Les nouvelles données du recensement publiées par Statistique Canada ont braqué les projecteurs sur les revenus des ménages la semaine dernière. On y a notamment appris que le revenu médian a progressé un peu plus rapidement au cours de la dernière décennie, mais que malgré cela, le pourcentage de la population considéré à faible revenu n'a pas diminué. C'est malheureux, on en convient. Mais ce qu'il serait important de savoir, c'est ce qui arrive aux individus concernés. Resteront-ils coincés sous ce seuil de faible revenu ou réussiront-ils à améliorer leur sort ? En d'autres mots, la mobilité sociale est-elle possible ?

En 2015, un Canadien sur sept (14,2 %) vivait dans un ménage à faible revenu. Mais ce chiffre mesuré au recensement est une photo de groupe, pas le film d'une vie. Plus encore que les revenus déclarés en 2016, ce sont les individus qui les gagnent qui devraient nous intéresser. Où en seront-ils dans 5, 10 ans, 20 ans ? La question est particulièrement préoccupante pour les enfants de milieux défavorisés - 17 % des jeunes de 17 ans ou moins vivaient dans un ménage à faible revenu l'an dernier. On espère qu'ils arriveront à grimper les échelons et qu'ils auront la vie plus facile que leurs parents. Ce n'est pas gagné d'avance.

La mobilité sociale a beau être, en moyenne, plus forte au Canada qu'aux États-Unis, elle n'est pas automatique, loin de là.

On a tous entendu des histoires de gens qui, en une génération, sont passés du bas au sommet de l'échelle. Mais cela demeure l'exception. À peine plus de 10 % y parviennent, montre une étude du professeur Miles Corak de l'Université d'Ottawa.

Par contre, le risque qu'un enfant ayant grandi au bas de l'échelle y reste une fois rendu sur le marché du travail est de un sur trois

Ce sont des moyennes provinciales, mais les résultats très détaillés du professeur Corak, qui portent sur 266 divisions géographiques, révèlent des portraits très contrastés entre les régions d'une même province.

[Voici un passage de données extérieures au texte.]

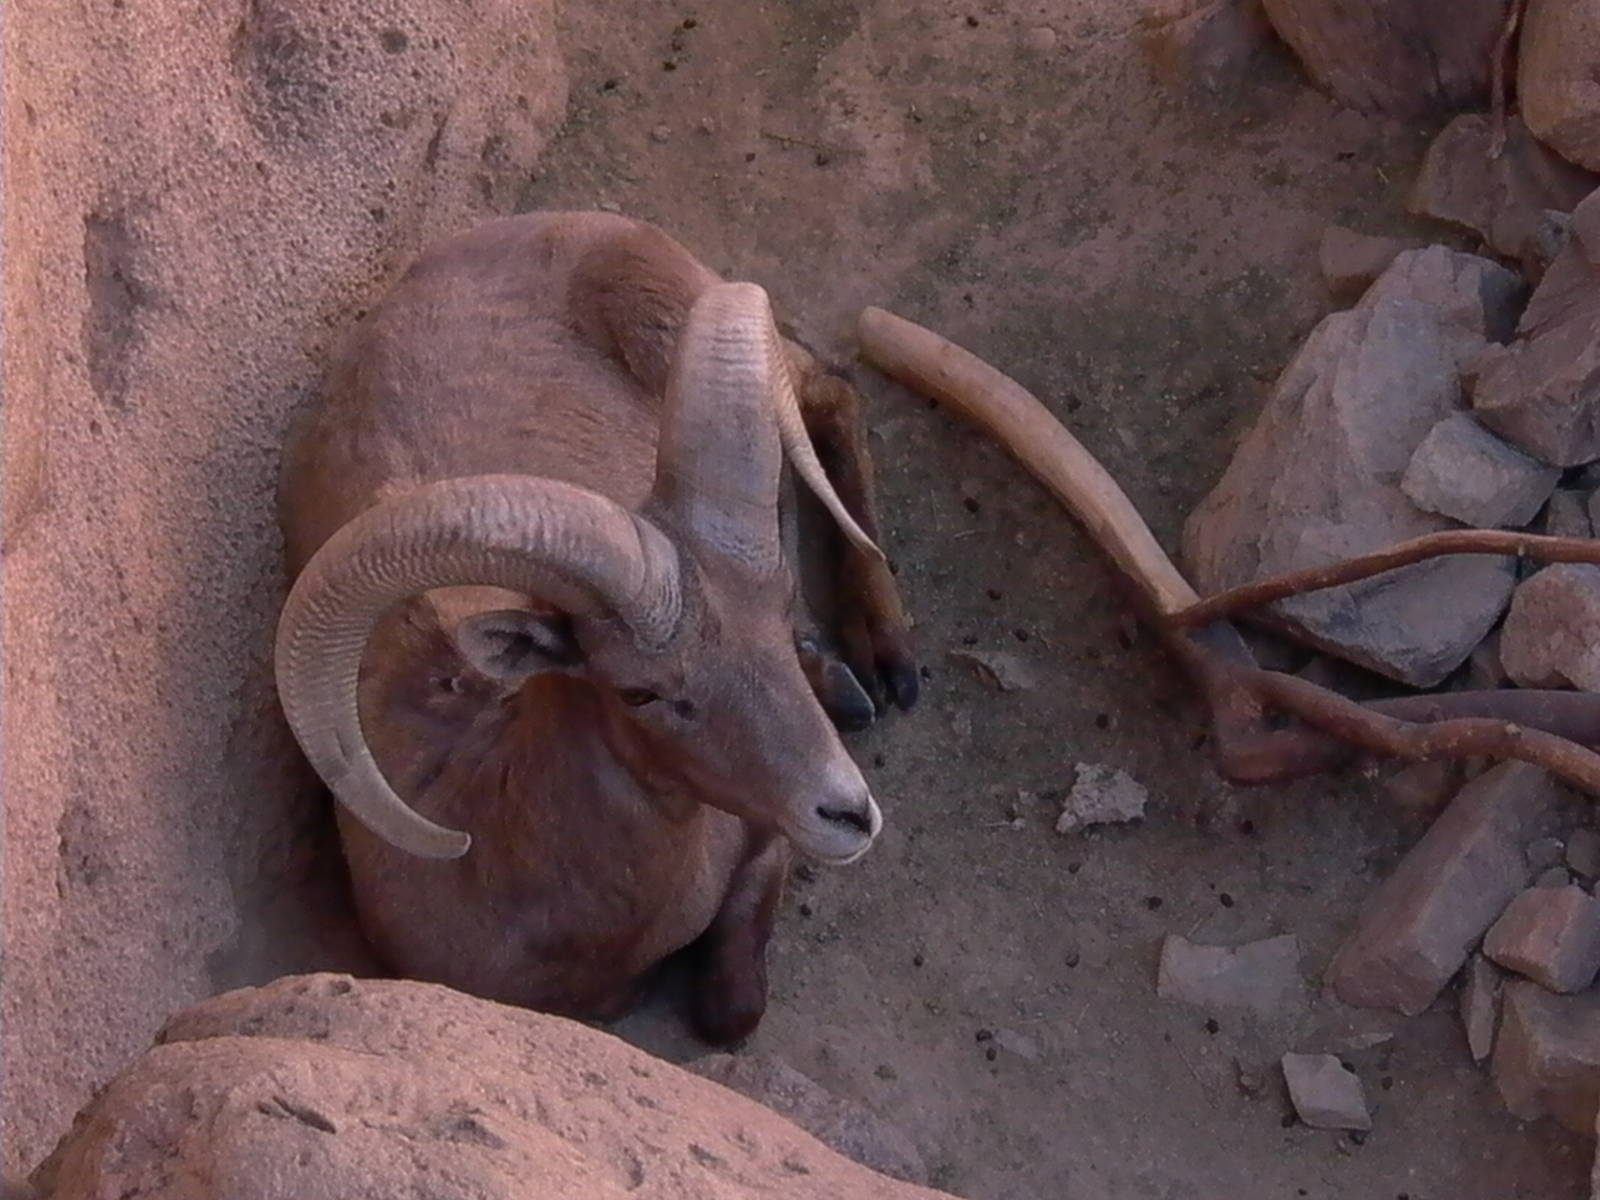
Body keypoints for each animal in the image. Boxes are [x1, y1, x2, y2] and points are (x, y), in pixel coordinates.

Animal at [274, 211, 917, 1043]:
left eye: (776, 619)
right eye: (640, 692)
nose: (847, 814)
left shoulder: (762, 845)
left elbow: (731, 1010)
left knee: (825, 389)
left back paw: (883, 660)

On y découvre des résultats étonnants, par exemple dans le Sud-Ouest ontarien, dont on aurait pu craindre le pire en raison du déclin manufacturier. Et pourtant, cette zone affiche l'une des plus fortes mobilités au pays. Malgré la disparition de nombreux emplois, beaucoup de jeunes issus des environs ont réussi à faire mieux que leurs parents. Pourquoi ? La proximité de Toronto, avec ses universités et ses emplois payants, pourrait avoir joué, pense le chercheur. Le grand nombre d'immigrants, un groupe qui fait preuve d'une forte mobilité intergénérationnelle, a sans doute aussi pesé dans la balance.

À l'inverse, beaucoup de régions canadiennes isolées, où les possibilités d'étudier et les perspectives d'emploi sont limitées, affichent une faible mobilité. La disponibilité des emplois locaux, toutefois, n'explique pas tout, puisque ces chiffres sur la mobilité des régions reflètent seulement les revenus des personnes qui en sont originaires, peu importe l'endroit où elles vivent à l'âge adulte. Il serait important de savoir si les régions à forte mobilité intergénérationnelle ne sont pas tout simplement des régions peuplées par des gens à forte mobilité géographique, qui sont plus portés à déménager pour décrocher un bon emploi. Si c'est le cas, il y aurait là matière à réflexion pour les politiciens, qui considèrent souvent l'ouverture d'une usine ou d'un chantier, quel qu'en soit le coût, comme seule solution aux problèmes d'une région.

M. Corak prépare d'autres études sur ce phénomène avec des collègues, notamment sur les différences entre les hommes et les femmes. Statistique Canada en a publié quelques-unes, dont l'une, au printemps, montrait que contrairement à ce que plusieurs croient, la plupart des jeunes adultes font aussi bien que la génération précédente. À 30 ans, la majorité des jeunes nés entre 1970 et 1984 gagnaient autant, sinon plus, que leurs parents au même âge. Il en faudrait beaucoup d'autres, pour déceler les interventions qui font vraiment une différence, et vérifier si les perspectives s'améliorent ou se détériorent pour les jeunes.